When we are living only a portion of what a human being is capable of, our lives are incomplete. . . .  Defending ourselves against the stranger is a way of keeping out our own potentiality. The diminishment of our acquaintances is a diminishment of ourselves.”

At my stage of life, xenophilia is as much about following an inner impulse than it is about discovering the outer world and its inhabitants. I have lived most of my life as a quiet, dependable, old soul. I didn’t do many things that would have been considered foolish or juvenile. But somehow, in this later stage of my life I find the foolish jester making his appearance as if, in spite of my gray hair, I am a youth out to experience all that life has to offer before I have to grow up.
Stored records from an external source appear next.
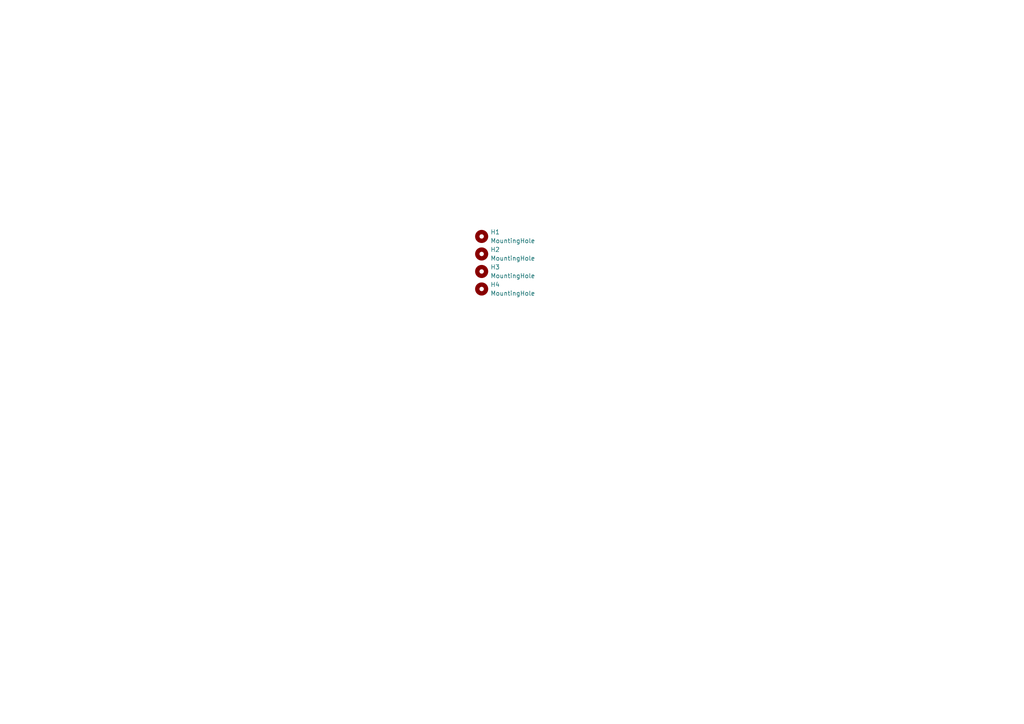
<source format=kicad_sch>
(kicad_sch (version 20211123) (generator eeschema)

  (uuid fb1d7c3d-d4ca-482e-ba12-2e338f5b4e03)

  (paper "A4")

  


  (symbol (lib_id "Mechanical:MountingHole") (at 139.7 68.58 0) (unit 1)
    (in_bom yes) (on_board yes) (fields_autoplaced)
    (uuid 0a3a608c-118b-4e2c-80d3-2e97f4a100c1)
    (property "Reference" "H1" (id 0) (at 142.24 67.3099 0)
      (effects (font (size 1.27 1.27)) (justify left))
    )
    (property "Value" "MountingHole" (id 1) (at 142.24 69.8499 0)
      (effects (font (size 1.27 1.27)) (justify left))
    )
    (property "Footprint" "MountingHole:MountingHole_3.2mm_M3" (id 2) (at 139.7 68.58 0)
      (effects (font (size 1.27 1.27)) hide)
    )
    (property "Datasheet" "~" (id 3) (at 139.7 68.58 0)
      (effects (font (size 1.27 1.27)) hide)
    )
  )

  (symbol (lib_id "Mechanical:MountingHole") (at 139.7 83.82 0) (unit 1)
    (in_bom yes) (on_board yes) (fields_autoplaced)
    (uuid 13683745-c2a4-4c3d-8e70-27bc2a14fc36)
    (property "Reference" "H4" (id 0) (at 142.24 82.5499 0)
      (effects (font (size 1.27 1.27)) (justify left))
    )
    (property "Value" "MountingHole" (id 1) (at 142.24 85.0899 0)
      (effects (font (size 1.27 1.27)) (justify left))
    )
    (property "Footprint" "MountingHole:MountingHole_3.2mm_M3" (id 2) (at 139.7 83.82 0)
      (effects (font (size 1.27 1.27)) hide)
    )
    (property "Datasheet" "~" (id 3) (at 139.7 83.82 0)
      (effects (font (size 1.27 1.27)) hide)
    )
  )

  (symbol (lib_id "Mechanical:MountingHole") (at 139.7 78.74 0) (unit 1)
    (in_bom yes) (on_board yes) (fields_autoplaced)
    (uuid 3c6cd93d-daa7-49ac-95eb-6f2a1a9b1451)
    (property "Reference" "H3" (id 0) (at 142.24 77.4699 0)
      (effects (font (size 1.27 1.27)) (justify left))
    )
    (property "Value" "MountingHole" (id 1) (at 142.24 80.0099 0)
      (effects (font (size 1.27 1.27)) (justify left))
    )
    (property "Footprint" "MountingHole:MountingHole_3.2mm_M3" (id 2) (at 139.7 78.74 0)
      (effects (font (size 1.27 1.27)) hide)
    )
    (property "Datasheet" "~" (id 3) (at 139.7 78.74 0)
      (effects (font (size 1.27 1.27)) hide)
    )
  )

  (symbol (lib_id "Mechanical:MountingHole") (at 139.7 73.66 0) (unit 1)
    (in_bom yes) (on_board yes) (fields_autoplaced)
    (uuid e5d01596-41aa-4e42-996f-38b0d46e0d9a)
    (property "Reference" "H2" (id 0) (at 142.24 72.3899 0)
      (effects (font (size 1.27 1.27)) (justify left))
    )
    (property "Value" "MountingHole" (id 1) (at 142.24 74.9299 0)
      (effects (font (size 1.27 1.27)) (justify left))
    )
    (property "Footprint" "MountingHole:MountingHole_3.2mm_M3" (id 2) (at 139.7 73.66 0)
      (effects (font (size 1.27 1.27)) hide)
    )
    (property "Datasheet" "~" (id 3) (at 139.7 73.66 0)
      (effects (font (size 1.27 1.27)) hide)
    )
  )
)

</source>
This emerging fool is known as the puer in Jungian-speak. Perhaps it is the emergence of this holy fool, this eternal figure of youth that has led me to traipsing around the world, eating all sorts of exotic (and sometimes too exotic) foods and trying to learn enough phrases in the language of each country to be polite and friendly, letting all know that I don’t presume that my language is the only important language. So, instead of sitting at home in our quiet rural community through the seasons of the years remaining to me, I find myself journeying with a youth’s curiosity.